Columbus isn't exactly lacking in venues to get your fix of national and international films. But what about catching the newest films from homegrown talent on the big screen?
Columbus isn't exactly lacking in venues to get your fix of national and international films.
With options ranging from the Wexner Center, Drexel Theatre, Studio 35 and the soon-to-open Grandview Theatre to the ubiquitous multiplexes, the latest indie, foreign and blockbuster movies are usually only a short trip away.
But what about catching the newest films from homegrown talent on the big screen? You've got several options, actually. Columbus' low-key but active film community boasts of a variety of ways to be seen.
One outlet, MadLab, is better known for boundary-pushing theater.

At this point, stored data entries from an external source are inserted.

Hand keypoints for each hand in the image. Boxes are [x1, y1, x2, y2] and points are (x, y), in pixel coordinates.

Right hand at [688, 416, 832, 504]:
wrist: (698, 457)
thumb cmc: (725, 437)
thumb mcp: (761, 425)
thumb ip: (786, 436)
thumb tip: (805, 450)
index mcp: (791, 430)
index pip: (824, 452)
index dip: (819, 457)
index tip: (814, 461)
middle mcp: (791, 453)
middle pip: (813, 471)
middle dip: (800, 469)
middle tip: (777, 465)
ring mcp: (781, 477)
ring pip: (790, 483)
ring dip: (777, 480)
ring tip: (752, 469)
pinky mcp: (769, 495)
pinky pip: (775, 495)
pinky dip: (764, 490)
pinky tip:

The sell-out success of last year's Video Film Festival has ensured its return as an annual event at the Downtown mainstay.
Last year's program included shorts by Corey Aumiller, Dan Gerdeman and MadLab co-founder Eric Myers. Movie fans can catch a new crop of shorts and talk with the directors at this year's edition on Saturday.

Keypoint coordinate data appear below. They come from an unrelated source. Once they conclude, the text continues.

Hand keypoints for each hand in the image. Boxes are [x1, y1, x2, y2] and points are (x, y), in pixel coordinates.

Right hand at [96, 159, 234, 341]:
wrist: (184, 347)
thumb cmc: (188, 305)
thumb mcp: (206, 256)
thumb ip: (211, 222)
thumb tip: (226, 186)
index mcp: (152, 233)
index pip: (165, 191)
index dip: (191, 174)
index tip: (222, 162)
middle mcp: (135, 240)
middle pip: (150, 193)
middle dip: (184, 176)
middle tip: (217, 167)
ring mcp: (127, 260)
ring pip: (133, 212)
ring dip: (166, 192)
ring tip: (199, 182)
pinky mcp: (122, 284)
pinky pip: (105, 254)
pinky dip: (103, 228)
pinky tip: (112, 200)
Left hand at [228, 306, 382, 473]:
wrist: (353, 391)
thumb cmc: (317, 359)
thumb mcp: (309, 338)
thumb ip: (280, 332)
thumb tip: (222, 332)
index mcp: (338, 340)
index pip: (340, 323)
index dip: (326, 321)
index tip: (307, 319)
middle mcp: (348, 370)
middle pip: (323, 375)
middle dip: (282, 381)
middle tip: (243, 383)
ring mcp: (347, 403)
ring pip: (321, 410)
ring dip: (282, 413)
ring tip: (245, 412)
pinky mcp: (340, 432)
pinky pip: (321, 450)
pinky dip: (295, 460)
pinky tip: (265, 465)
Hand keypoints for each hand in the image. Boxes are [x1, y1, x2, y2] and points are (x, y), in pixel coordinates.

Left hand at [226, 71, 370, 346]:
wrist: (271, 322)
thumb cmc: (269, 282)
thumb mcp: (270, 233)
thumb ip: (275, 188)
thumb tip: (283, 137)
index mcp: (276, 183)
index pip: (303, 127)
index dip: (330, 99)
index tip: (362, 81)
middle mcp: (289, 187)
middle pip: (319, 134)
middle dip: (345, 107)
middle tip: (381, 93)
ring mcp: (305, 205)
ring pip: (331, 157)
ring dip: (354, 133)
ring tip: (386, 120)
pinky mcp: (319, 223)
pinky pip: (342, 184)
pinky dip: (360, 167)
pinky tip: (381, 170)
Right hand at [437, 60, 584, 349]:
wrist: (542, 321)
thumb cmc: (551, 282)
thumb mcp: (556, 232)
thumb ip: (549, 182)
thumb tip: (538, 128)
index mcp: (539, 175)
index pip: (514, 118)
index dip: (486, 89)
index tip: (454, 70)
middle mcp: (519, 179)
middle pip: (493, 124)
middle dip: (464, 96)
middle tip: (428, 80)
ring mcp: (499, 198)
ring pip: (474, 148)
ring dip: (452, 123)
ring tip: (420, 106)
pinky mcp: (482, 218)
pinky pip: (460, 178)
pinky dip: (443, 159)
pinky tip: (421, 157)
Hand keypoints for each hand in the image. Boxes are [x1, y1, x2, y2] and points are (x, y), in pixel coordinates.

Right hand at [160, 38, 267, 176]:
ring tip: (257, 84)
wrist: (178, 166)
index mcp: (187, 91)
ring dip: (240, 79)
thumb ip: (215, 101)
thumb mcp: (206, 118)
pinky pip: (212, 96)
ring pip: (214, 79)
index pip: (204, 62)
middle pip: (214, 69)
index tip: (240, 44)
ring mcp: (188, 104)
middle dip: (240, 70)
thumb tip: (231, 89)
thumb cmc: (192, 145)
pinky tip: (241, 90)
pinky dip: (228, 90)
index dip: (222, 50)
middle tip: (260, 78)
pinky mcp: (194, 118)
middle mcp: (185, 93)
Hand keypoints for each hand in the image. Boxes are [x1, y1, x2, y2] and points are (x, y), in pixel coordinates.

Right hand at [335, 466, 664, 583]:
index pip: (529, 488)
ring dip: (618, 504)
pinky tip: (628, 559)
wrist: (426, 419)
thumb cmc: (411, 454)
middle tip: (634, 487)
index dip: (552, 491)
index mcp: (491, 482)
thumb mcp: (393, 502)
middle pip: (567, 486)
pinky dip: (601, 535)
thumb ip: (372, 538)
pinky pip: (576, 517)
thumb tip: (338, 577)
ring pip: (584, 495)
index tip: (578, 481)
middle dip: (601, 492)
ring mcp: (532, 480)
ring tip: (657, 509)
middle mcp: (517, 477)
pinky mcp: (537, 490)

Another multimedia arts group, Wild Goose Creative, jumps into local film exhibition on Friday, Nov. 13. Their North Campus space will play host to the new Columbus Moving Image Art Review.
Examples of locally made films, animations and software art, including works by Stacie Sells, Cassandra Troyan and Nikki and Matt Swift, will screen in what's promised to be the first showcase in a quarterly schedule.

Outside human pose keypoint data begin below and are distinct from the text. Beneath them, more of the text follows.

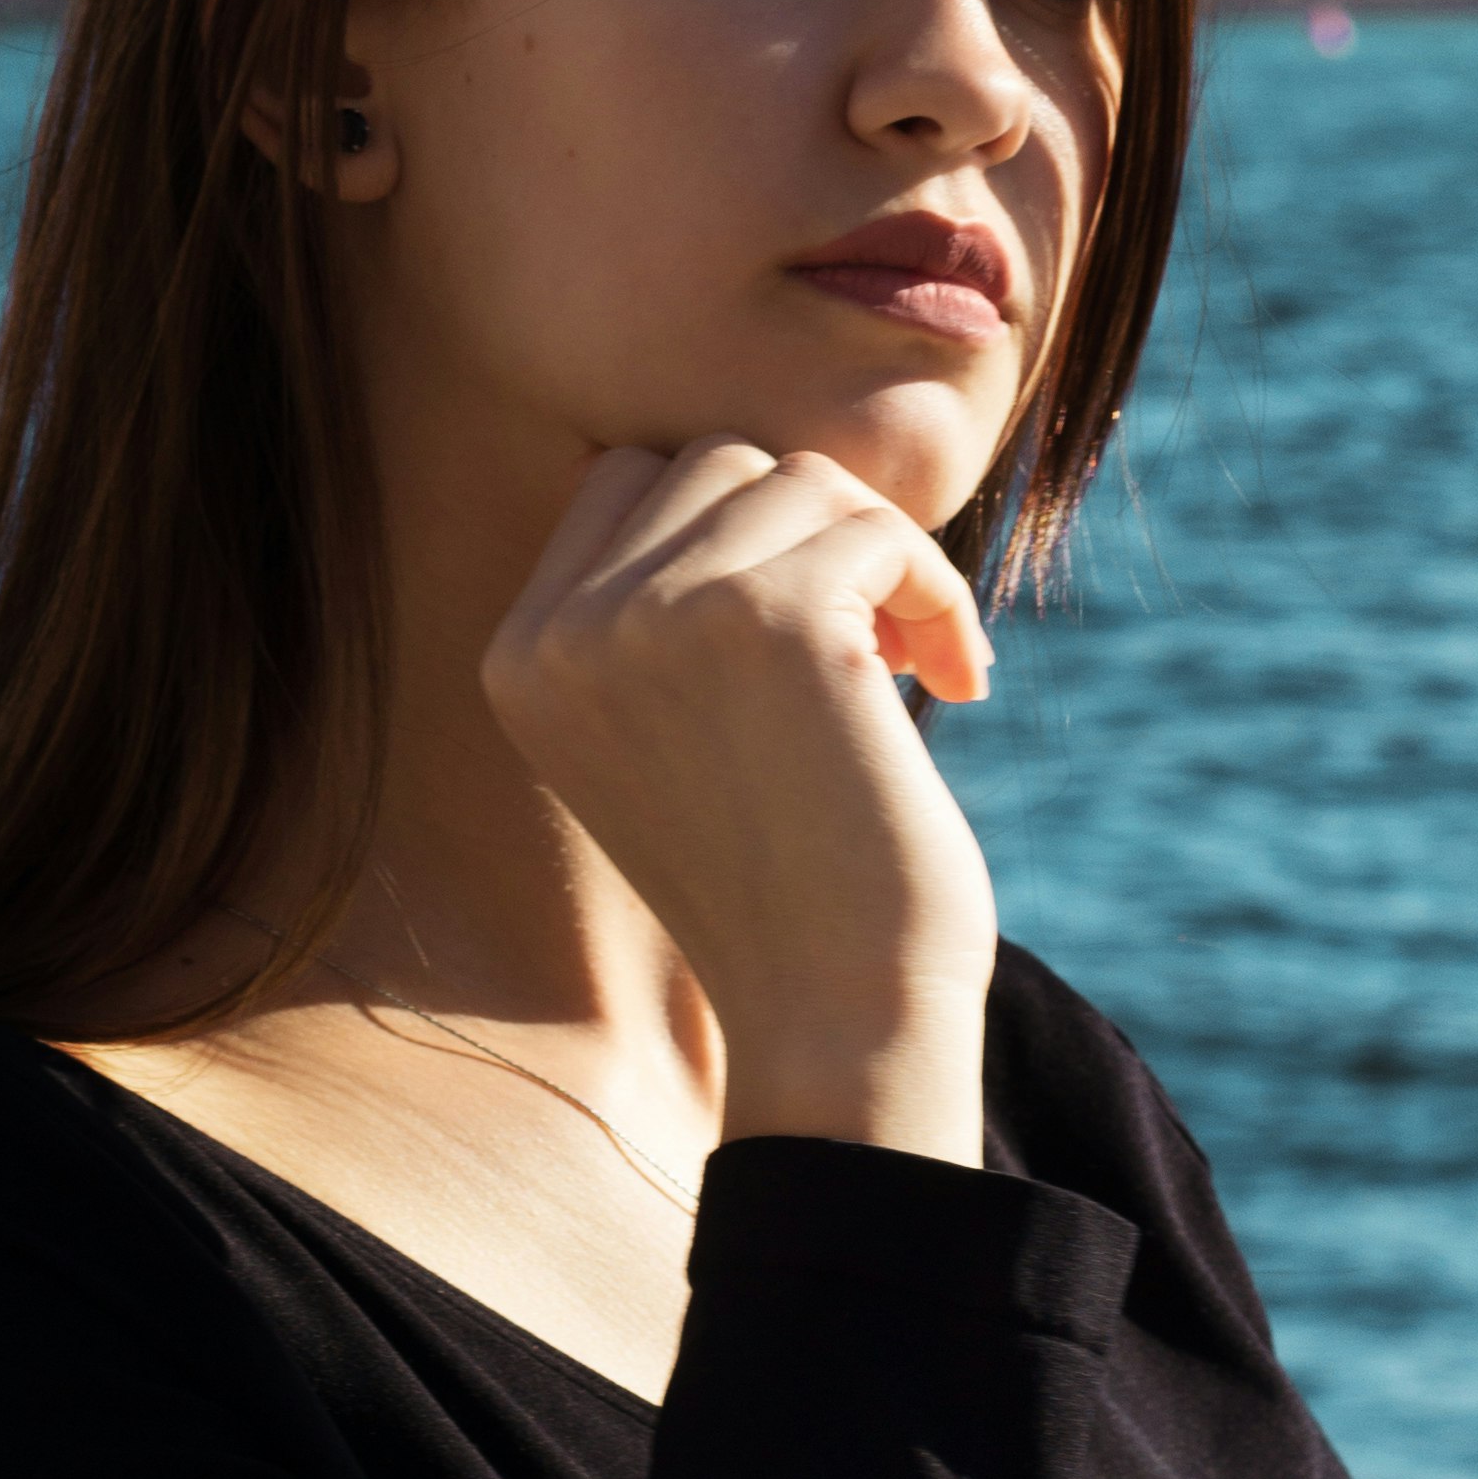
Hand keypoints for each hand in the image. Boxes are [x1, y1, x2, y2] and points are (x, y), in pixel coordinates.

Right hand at [482, 442, 997, 1167]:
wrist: (833, 1017)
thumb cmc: (779, 887)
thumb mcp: (665, 739)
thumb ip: (661, 614)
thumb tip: (753, 470)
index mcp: (521, 659)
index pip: (624, 478)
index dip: (735, 526)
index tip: (805, 627)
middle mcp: (569, 630)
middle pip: (715, 461)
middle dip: (812, 533)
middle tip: (871, 645)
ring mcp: (660, 616)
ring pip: (803, 481)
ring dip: (883, 560)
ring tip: (913, 663)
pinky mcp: (772, 618)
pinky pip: (880, 530)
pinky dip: (936, 593)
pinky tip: (955, 682)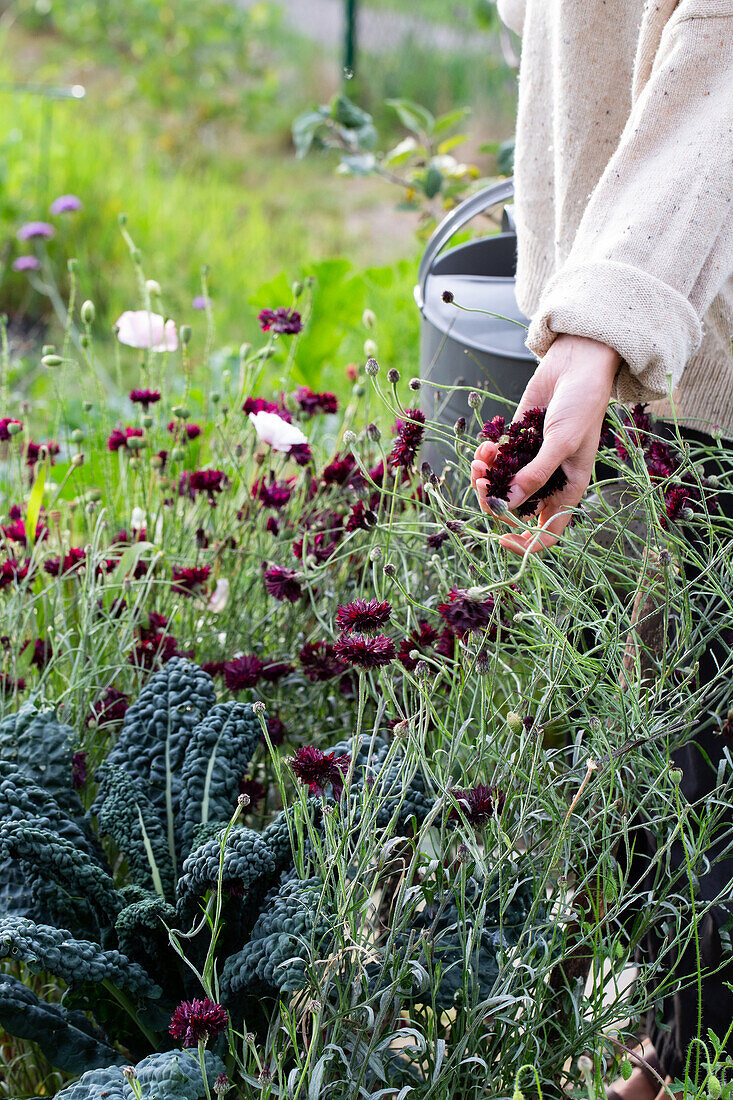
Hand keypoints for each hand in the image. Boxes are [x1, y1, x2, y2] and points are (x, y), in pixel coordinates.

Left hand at [470, 333, 620, 553]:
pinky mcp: (517, 442)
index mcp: (567, 491)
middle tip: (479, 482)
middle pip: (514, 510)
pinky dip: (486, 457)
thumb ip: (534, 475)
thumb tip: (507, 504)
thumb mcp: (561, 443)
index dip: (525, 544)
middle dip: (493, 500)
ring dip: (484, 478)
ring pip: (500, 487)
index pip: (547, 534)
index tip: (501, 539)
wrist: (577, 365)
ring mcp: (530, 463)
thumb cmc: (581, 405)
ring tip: (479, 460)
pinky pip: (495, 461)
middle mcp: (547, 482)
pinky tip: (485, 446)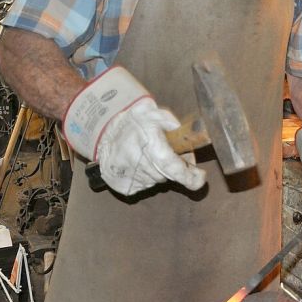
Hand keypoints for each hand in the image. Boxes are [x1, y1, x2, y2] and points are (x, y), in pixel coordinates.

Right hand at [63, 66, 206, 195]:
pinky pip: (144, 184)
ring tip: (148, 154)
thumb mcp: (152, 113)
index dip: (191, 177)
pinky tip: (138, 162)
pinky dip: (146, 175)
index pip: (174, 169)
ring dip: (159, 170)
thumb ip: (172, 123)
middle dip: (174, 166)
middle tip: (169, 152)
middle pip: (169, 174)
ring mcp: (131, 179)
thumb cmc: (131, 123)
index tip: (200, 176)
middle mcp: (140, 166)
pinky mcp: (124, 188)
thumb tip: (186, 137)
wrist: (101, 134)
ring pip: (157, 180)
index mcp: (150, 148)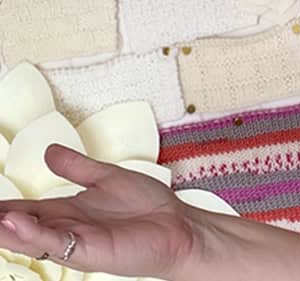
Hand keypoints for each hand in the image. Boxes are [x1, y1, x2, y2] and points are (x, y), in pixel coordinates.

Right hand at [0, 144, 194, 278]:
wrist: (178, 227)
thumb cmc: (148, 208)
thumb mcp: (107, 178)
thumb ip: (77, 167)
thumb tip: (49, 151)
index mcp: (64, 212)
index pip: (21, 209)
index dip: (0, 206)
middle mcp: (64, 229)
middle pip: (17, 225)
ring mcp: (74, 242)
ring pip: (29, 237)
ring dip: (5, 228)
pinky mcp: (89, 251)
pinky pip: (55, 243)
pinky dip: (33, 234)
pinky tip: (15, 223)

If you're looking for an outlet to not only watch new local films but to also learn more about what happens before, during and after the credits, check out the Indie Club.
The national organization was founded in 1998 by Washington State native Eric Colley, a producer, director and actor who saw a need for an umbrella organization for individuals working in the film industry. Eleven years later, Indie Club has over 30,000 members worldwide and 70 local clubs - including Columbus.
Led by Max Groah and Bryan Arnold, the Columbus Indie Club meets monthly at the Gateway Theater for activities ranging from screenings of new local works to discussions on the artistic and technical sides of independent filmmaking.
New members can expect to meet anyone from producers to gaffers, but the club is open to everyone with an interest in film.